We encourage every business, every campaign and every cause to have some kind of online strategy. That means an online presence with a purpose. What we see time and time again is one of two things: no real online presence at all, or a spray & pray type of online presence where every online tool imaginable is engaged but…poorly.

Some people say you should just dive right in and try social media, which we support. What we don’t support is opening multiple Facebook Pages, Twitter accounts, blogs, Flickr accounts, and even websites – having them falter and then abandoning them. Abandoning them but not *removing* them. It’s a bit like getting a goldfish, not feeding it, and then never throwing it away.

Something else we see a lot are companies opening a social media account, and then someone else within that same company, opening one as well.
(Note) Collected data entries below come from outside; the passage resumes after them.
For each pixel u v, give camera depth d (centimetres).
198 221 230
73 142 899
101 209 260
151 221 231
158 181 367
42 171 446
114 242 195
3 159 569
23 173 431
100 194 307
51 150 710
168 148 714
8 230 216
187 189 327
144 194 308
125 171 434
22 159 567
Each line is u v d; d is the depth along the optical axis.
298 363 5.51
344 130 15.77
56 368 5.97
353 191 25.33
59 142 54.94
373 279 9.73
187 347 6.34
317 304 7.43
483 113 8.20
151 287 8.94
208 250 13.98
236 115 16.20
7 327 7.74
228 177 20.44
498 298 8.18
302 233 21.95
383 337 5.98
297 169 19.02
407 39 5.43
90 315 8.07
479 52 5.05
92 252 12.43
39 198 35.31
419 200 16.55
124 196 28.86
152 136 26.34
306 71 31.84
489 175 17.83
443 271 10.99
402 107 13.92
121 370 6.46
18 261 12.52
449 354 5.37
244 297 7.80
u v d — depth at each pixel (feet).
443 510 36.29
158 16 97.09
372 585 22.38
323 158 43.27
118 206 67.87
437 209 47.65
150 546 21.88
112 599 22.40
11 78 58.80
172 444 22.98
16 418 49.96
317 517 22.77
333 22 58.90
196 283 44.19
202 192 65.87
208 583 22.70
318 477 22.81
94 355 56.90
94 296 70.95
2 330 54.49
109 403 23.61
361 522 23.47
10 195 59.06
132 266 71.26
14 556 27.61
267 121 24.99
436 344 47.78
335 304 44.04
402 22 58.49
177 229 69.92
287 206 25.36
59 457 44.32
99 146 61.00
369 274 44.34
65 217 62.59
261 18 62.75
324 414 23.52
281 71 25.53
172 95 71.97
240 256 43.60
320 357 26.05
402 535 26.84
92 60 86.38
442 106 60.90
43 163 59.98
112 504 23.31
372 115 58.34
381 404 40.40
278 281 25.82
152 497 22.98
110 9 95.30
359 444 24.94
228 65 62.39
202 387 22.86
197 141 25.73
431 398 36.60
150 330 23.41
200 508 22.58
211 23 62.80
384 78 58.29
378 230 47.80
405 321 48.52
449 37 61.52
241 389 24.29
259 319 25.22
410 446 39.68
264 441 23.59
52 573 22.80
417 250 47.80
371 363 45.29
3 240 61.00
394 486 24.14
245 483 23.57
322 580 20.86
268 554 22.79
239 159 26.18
And then a repeat of those actions by someone else a few months later – or on another coast – or in another department. Suddenly one company has 3 Facebook Pages and 4 Twitter accounts. The profiles are active – but each has a different fan base with different messaging. Talk about diffusing your online potential and confusing your online audience.

These are signs of diving in without a plan. It smells of “We should be online. Let’s make it so.”. Yes. Do make it so. But do it strategically. Do your homework. We promote the idea of doing an online assessment first to understand what you should do online and how you should do it. Then comes a strategy to get it done right.